**ABOUT THIS TASK**. Could you output each record below exactly as it stands and leave the pictures out?

**INPUT**.
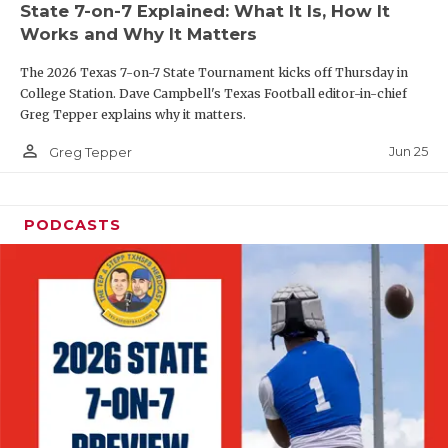
State 7-on-7 Explained: What It Is, How It
QUARTERBAC
Works and Why It Matters
RECRUITING
The 2026 Texas 7-on-7 State Tournament kicks off Thursday in
College Station. Dave Campbell's Texas Football editor-in-chief
SAN ANTONI
Greg Tepper explains why it matters.
person_outline
SAN ANTONI
Jun 25
Greg Tepper
SAVED BY T
PODCASTS
SCHOLAR AT
TEAM MOM 
TEAM OF TH
TXDOT BE S
TECHNICAL 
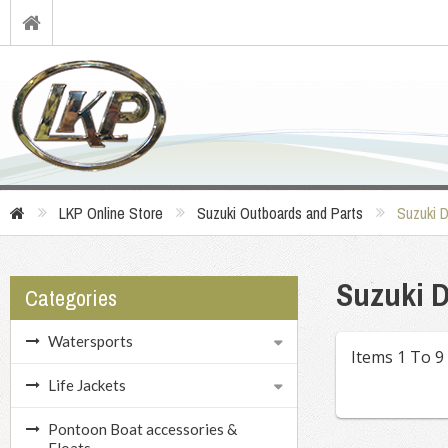
LKP Online Store
Suzuki Outboards and Parts
Suzuki 
Suzuki D
Categories
Watersports
Items 1 To 9
Life Jackets
Pontoon Boat accessories &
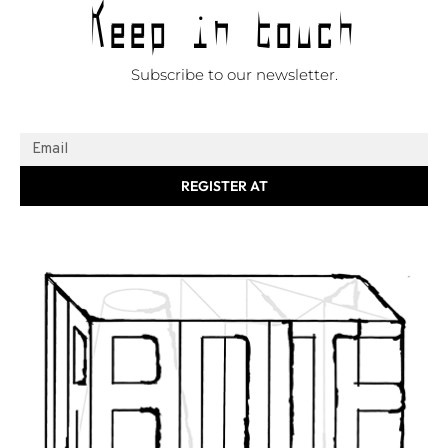
Keep in touch
Subscribe to our newsletter.
REGISTER AT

**SOLUTION FOR THIS TASK**.
State 7-on-7 Explained: What It Is, How It
QUARTERBAC
Works and Why It Matters
RECRUITING
The 2026 Texas 7-on-7 State Tournament kicks off Thursday in
College Station. Dave Campbell's Texas Football editor-in-chief
SAN ANTONI
Greg Tepper explains why it matters.
person_outline
SAN ANTONI
Jun 25
Greg Tepper
SAVED BY T
PODCASTS
SCHOLAR AT
TEAM MOM 
TEAM OF TH
TXDOT BE S
TECHNICAL 
LKP Online Store
Suzuki Outboards and Parts
Suzuki 
Suzuki D
Categories
Watersports
Items 1 To 9
Life Jackets
Pontoon Boat accessories &
Keep in touch
Subscribe to our newsletter.
REGISTER AT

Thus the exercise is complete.